Another randomness aspect is thinking while the opponent is thinking. Most newer engines do this. This means that even if you set it to a specific level it will also think on your time. On an engine like this, if you tried to mimic the moves, you might find that it suddenly plays differently because you are not able to play the moves in exactly the same number of milliseconds (and by that time the engine might just reach a deeper level).

AI

In addition to randomness, once the engine has left the book it might use AI. Here is a simple test you can do on Houdini: Play to any move until you see the evaluation change a bit one way or another. Then go back ten half moves and it might play differently. Although this is not AI it does take into account the analysis it has already done.

There are other engines, even open source projects that deal with more pure AI. These engines might not play the same move twice (especially if it lost) as it learns from previous experiences. You might read this question to understand why most commercial engines yet do not use AI, but it will probably happen soon.

Conclusion

Once you have randomness (and discard the impractical discussions leading from determinism) and/or AI in play you will see that if you pit two engines against each other on the same computer you will get different games and once in a while one side will beat the other.

So the answer depends on the engine and if you think of a practical test (and not a theoretical test). The computer it is played on should not matter, and mimicking actually makes it more likely that it will play differently.

4

Your question

So is it possible to expect different results from computer vs same computer on the same machine?

may be a bit too complex involving too many variables. Instead consider the simpler question

Do chess engines produce the same move given the same position and all settings being equal (ply depth, time controls)?

Clearly, if the answer to this question is yes, you should never expect a computer to deviate from its choices. From my understanding of how chess engines perform the search, the answer yes to this question is largely dependent on two factors

1) If two moves score identical position evaluations (this happens with probability 0 if scores are real valued) then the way the chess engine resolves tied moves need to be factored in when answering this question.

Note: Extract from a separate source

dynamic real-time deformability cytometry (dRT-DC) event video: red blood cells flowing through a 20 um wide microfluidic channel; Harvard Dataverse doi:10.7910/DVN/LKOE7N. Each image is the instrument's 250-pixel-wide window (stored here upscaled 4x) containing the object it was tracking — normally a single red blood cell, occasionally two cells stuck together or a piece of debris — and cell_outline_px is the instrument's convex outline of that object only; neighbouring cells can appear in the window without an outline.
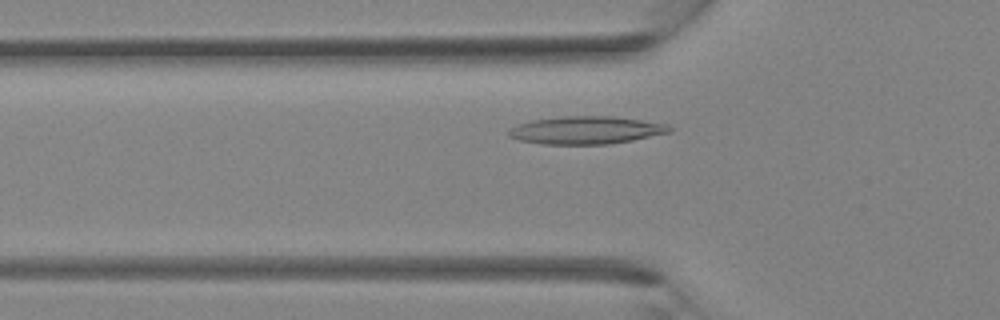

2) Largely, the dependency of the chess engine on randomness determines this. Move-ordering when searching the search-tree for a chess engine largely determines its playing strength. Inherently, choosing a move-order that performs well is not an exact science, and so different chess engines perform this differently. There is a general consensus on what empirically scores the highest, but this is where most chess engines differ. In particular, some chess engines may actually partially randomize the move order, in turn randomizing the actual move that the chess engine may play given everything else being equal. This is not generally a popular technique, but I have actually played a chess engine that does make different moves given the same position and no time controls. This is most likely due to its reliance on a probabilistic approach and hence dependency on randomness.